Novartis shares climbed more than 3% in early trade in Zurich to lead the pan-European Stoxx 600 index.
Novartis also reiterated its full-year guidance, with sales expected to grow in a high single-digit percentage and with core operating income set to grow in the low double digits to mid-teens.
In a statement alongside the Wednesday announcement, Narasimhan said this was a “truly historic moment for Novartis and Sandoz” as they begin life as independent companies.
“With several consecutive quarters of sales growth, Sandoz starts out from a position of strength as a global leader in Generics and Biosimilars, and I am confident they are poised to deepen their impact on patients and society,” he added.

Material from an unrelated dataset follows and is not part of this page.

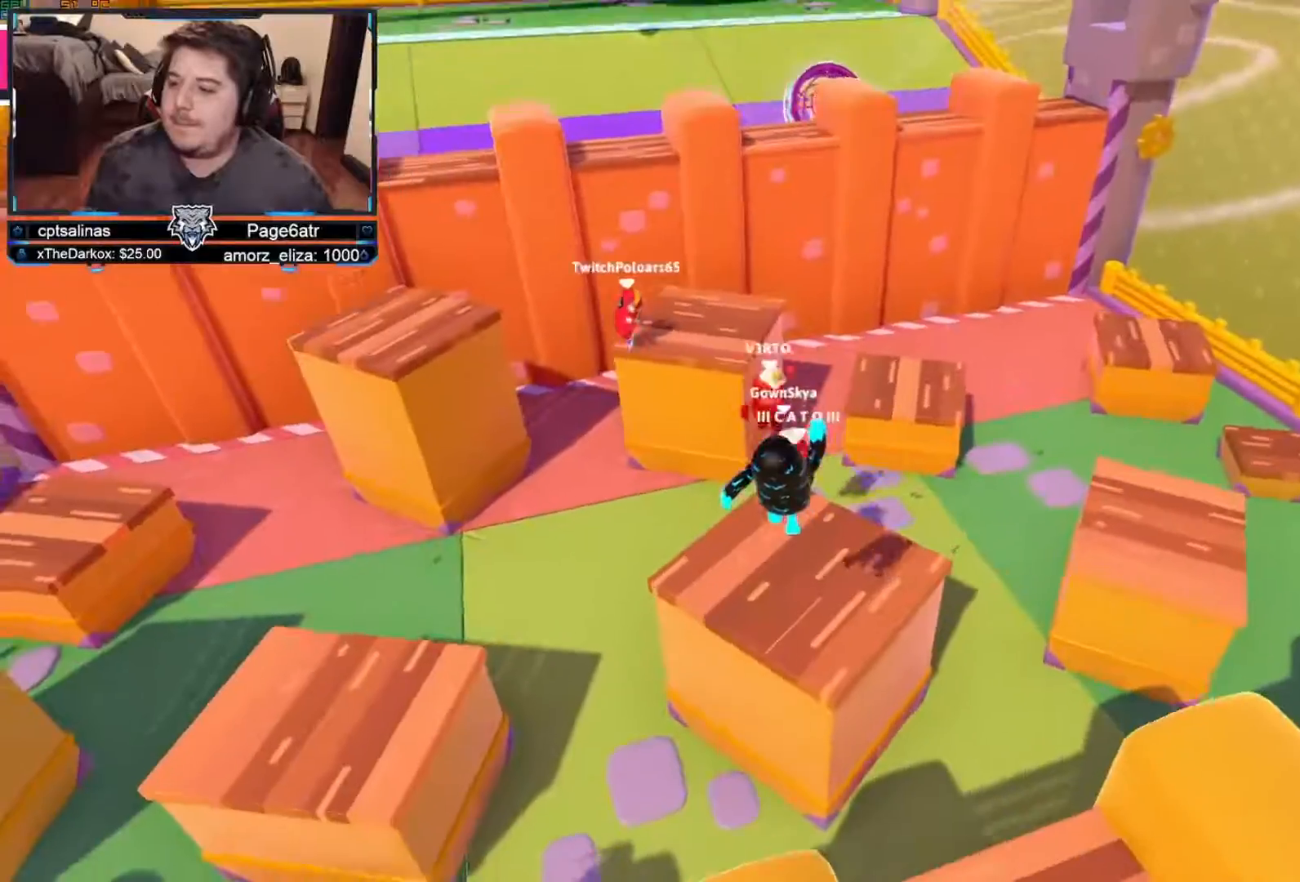
Gameplay with a controller (Xbox layout); each line is a JSON object with the inputs held at the frame after it (dt_ms = milliseconds from this image to that frame). "events" lists button and stick changes between this image and that frame as [ms after this image, input, new state], when the widget could be followed in between. Not read: R3.
{"dt_ms": 1000, "buttons": ["A", "X"], "left_stick": "up", "right_stick": "center", "events": [[167, "right_stick", "down-left"], [517, "right_stick", "center"], [717, "A", "down"], [900, "A", "up"], [1000, "A", "down"], [1000, "X", "down"]]}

Jefferies analysts have valued the Sandoz listing at between $12.3 billion and $16.2 billion, when the company begins trading on Wednesday.
Sandoz CEO Richard Saynor also on Wednesday told CNBC that the spinoff would help his company focus its own strategy, which includes a pipeline of 25 biologics projects, with five more set to launch over the next two years.
“Ultimately, it’s about focus. Sandoz is the world’s largest generics and biosimilars company, and now, by becoming an independent company, we can focus on how we grow that business, how we bring more products to patients, and really continue to build on the momentum that we’ve created over the last couple of years,” Saynor told CNBC on Wednesday.
Saynor said the company’s broad aims are to continue to build on the sales momentum of the last seven quarters, expanding the profit margin over the next few years and driving free cash flows.
Around half of Sandoz revenues come from Europe, which Saynor said gives the company a “huge platform to grow.”
“We’ve invested heavily in our biologics pipeline, so, as we sit here today, we have 25 projects in our pipeline, and we’re in the process of launching about five over the next two years,” Saynor said.
“We’ve guided [that] around $3 billion of sales will come from our new pipeline, which is more than twice what we’ve seen over the previous five years, and we’re expecting half to come from biosimilars and half of the growth in total will now come from North America, so we’ll see the U.S. business starting to accelerate over the next few years.”